* _Task to carry out_:
Below is a listing to copy exactly; no image goes into the copy.
### Input
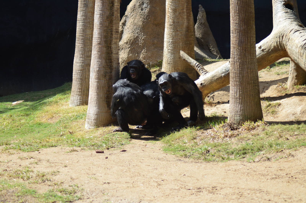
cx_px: 153
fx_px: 1145
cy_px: 102
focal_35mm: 135
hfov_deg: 15.2
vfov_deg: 10.1
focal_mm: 90
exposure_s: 1/1000
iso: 400
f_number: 4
######
* _Task output_:
cx_px: 153
fx_px: 1145
cy_px: 102
focal_35mm: 135
hfov_deg: 15.2
vfov_deg: 10.1
focal_mm: 90
exposure_s: 1/1000
iso: 400
f_number: 4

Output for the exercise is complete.